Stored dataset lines
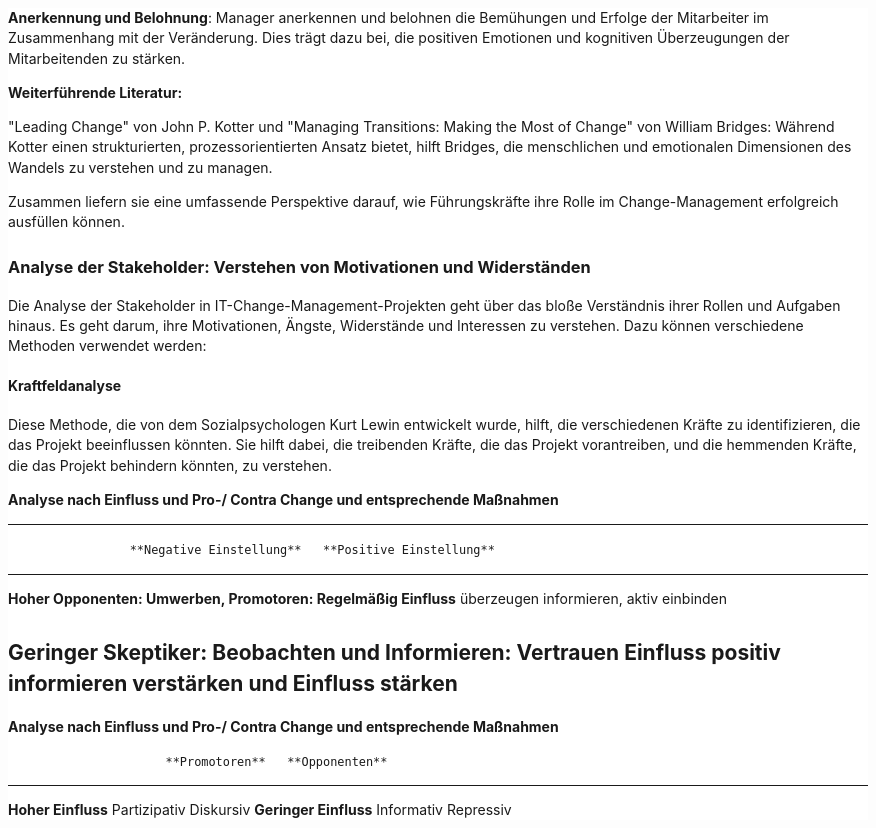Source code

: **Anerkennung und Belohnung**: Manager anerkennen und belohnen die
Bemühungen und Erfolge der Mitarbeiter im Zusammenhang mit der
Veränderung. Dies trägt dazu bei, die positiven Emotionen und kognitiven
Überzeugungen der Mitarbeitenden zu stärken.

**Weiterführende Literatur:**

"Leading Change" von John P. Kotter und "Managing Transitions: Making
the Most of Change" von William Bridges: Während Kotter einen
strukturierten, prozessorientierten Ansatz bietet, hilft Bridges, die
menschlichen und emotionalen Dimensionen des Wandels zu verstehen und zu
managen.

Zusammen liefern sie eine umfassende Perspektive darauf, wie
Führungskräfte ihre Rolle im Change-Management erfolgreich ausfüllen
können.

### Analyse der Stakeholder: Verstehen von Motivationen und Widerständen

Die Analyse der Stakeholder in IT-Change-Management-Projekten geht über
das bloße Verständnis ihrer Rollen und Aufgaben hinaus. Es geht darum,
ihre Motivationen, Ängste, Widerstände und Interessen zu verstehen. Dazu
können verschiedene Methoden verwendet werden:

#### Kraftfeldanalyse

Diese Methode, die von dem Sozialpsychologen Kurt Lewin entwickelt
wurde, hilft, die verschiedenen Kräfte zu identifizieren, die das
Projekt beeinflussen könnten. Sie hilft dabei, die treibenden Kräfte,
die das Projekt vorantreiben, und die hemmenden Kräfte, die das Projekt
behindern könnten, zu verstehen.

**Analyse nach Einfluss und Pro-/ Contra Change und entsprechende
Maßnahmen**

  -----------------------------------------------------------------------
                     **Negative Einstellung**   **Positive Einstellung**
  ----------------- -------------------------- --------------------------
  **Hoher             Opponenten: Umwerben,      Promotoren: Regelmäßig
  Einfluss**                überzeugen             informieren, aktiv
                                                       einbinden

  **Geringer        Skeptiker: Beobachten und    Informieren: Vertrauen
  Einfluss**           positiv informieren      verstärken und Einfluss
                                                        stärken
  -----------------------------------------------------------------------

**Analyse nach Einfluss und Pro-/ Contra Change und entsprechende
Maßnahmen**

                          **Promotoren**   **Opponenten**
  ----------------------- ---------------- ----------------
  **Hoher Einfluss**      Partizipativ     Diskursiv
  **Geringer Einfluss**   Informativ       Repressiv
* * *
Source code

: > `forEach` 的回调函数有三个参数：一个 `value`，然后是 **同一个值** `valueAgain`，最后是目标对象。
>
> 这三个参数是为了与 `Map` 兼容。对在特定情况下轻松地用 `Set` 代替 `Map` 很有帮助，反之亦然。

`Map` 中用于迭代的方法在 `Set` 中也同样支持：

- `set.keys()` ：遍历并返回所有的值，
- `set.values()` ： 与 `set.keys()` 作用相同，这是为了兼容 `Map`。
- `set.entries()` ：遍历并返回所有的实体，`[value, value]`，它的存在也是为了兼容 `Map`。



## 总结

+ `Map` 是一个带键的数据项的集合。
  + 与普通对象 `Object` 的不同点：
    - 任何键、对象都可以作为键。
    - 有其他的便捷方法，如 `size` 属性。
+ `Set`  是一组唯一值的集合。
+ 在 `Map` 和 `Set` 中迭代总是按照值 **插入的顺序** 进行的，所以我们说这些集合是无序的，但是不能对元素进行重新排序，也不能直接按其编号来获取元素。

### [To-do item]
Format the lines from the one containing "Zusammen liefern sie" through the one containing "### Analyse der", both included, as a numbered list, omitting any blank lines.

### [Your solution]
1. Zusammen liefern sie eine umfassende Perspektive darauf, wie
2. Führungskräfte ihre Rolle im Change-Management erfolgreich ausfüllen
3. können.
4. ### Analyse der Stakeholder: Verstehen von Motivationen und Widerständen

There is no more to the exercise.